US Drone Strike Kills Al Qaeda’s Second-Ranking Leader

Natalie Johnson /

Al-Qaeda confirmed Tuesday a CIA drone strike killed its second in command, Nasir al-Wuhayshi.

Al-Wuhayshi also commanded the terrorist group’s Yemen affiliate, al-Qaeda in the Arabian Peninsula (AQAP), the deadliest branch of the global network according to U.S. officials.

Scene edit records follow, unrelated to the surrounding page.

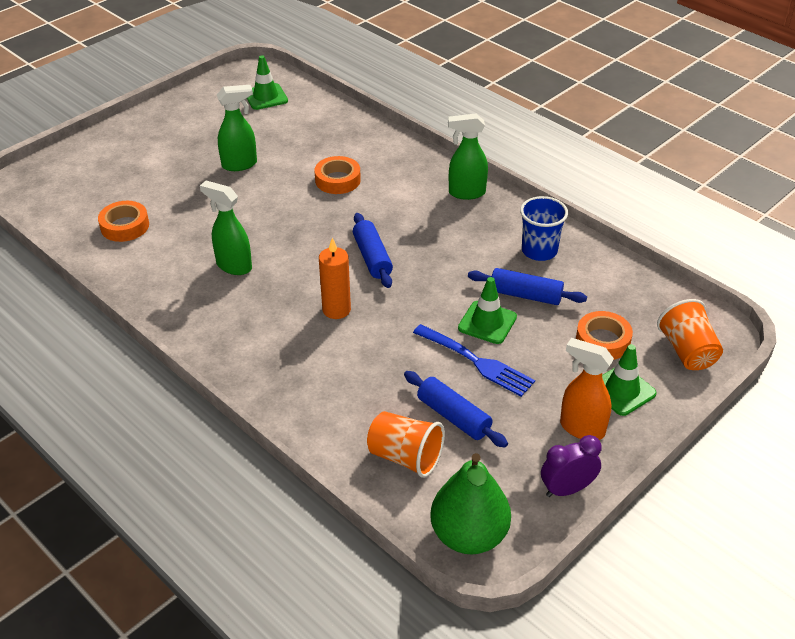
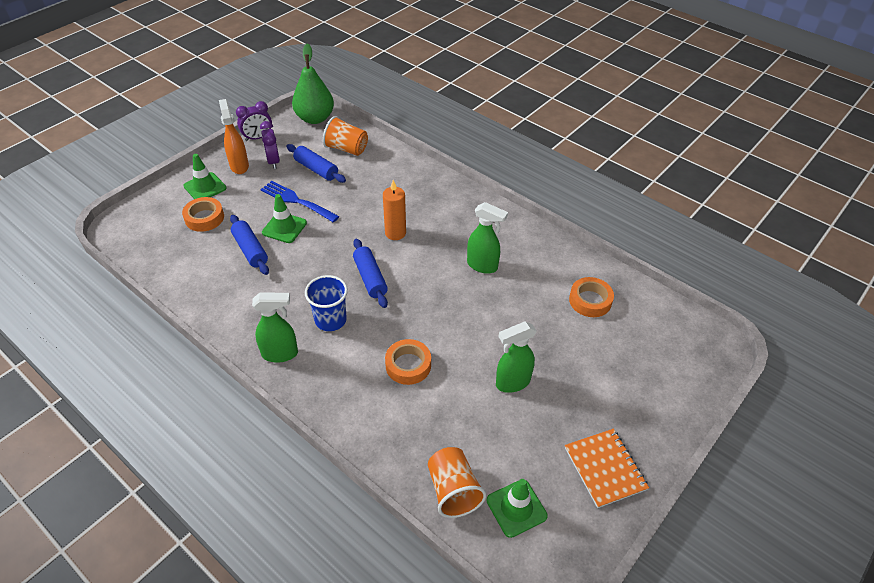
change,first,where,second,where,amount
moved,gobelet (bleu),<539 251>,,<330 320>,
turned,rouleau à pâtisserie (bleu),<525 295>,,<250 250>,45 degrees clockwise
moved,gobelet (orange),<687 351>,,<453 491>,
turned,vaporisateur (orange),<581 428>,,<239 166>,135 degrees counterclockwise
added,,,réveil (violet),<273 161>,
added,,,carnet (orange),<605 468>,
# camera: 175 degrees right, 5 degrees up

The group said in a video statement two operatives were additionally killed.

Steve Bucci, director of The Heritage Foundation’s Allison Center for Foreign Policy Studies, said the killing of Wuhayshi is a “positive development, but not a game changer.”

“Al-Qaeda will adjust and move to a new leader,” he said. “The U.S. needs to take care not to make too much of this.”

“Let it be known to the enemies of God that their battle is not only with one person or figure, no matter how important,” senior al-Qaeda leader Khaled Batarfi said in the statement. “To the infidel America: God has kept alive those who will trouble your life and make you taste the bitterness of defeat.”

AQAP’s military commander, Qassim al-Raimi, will be al-Wuhayshi’s successor.

“The elimination of another al-Qaeda leader should be applauded, but everyone must remember, the president most of all, that drone strikes against leaders alone cannot win this war,” Bucci said. “It is a good tool, but not a panacea.”

James Carafano, vice president of The Heritage Foundation’s Foreign and Defense Policy Studies, elaborated that drone strikes alone are not enough. He said since 2010 drone strikes have served as the focus of Obama’s counterterrorism strategy, yet today the transnational terrorist threat is “greater than ever.”

“Taking out one terrorist at a time won’t win this war,” Carafano said.

Al-Wuhayshi was an associate of bin Laden’s leading up to the Sept. 11 attacks and led AQAP’s unsuccessful attempt to blow up airliners over the U.S. He also claimed responsibility for the massacre at French satirical newspaper Charlie Hebdo earlier this year.

The group has also expanded in recent months, feeding off the chaos of Yemen’s civil war to capture territory and exploit the power vacuum left by the central government’s collapse. In April, the group captured Yemen’s fifth-largest city, Mukalla, reportedly seizing millions of dollars from the central bank along with an airport and an oil terminal.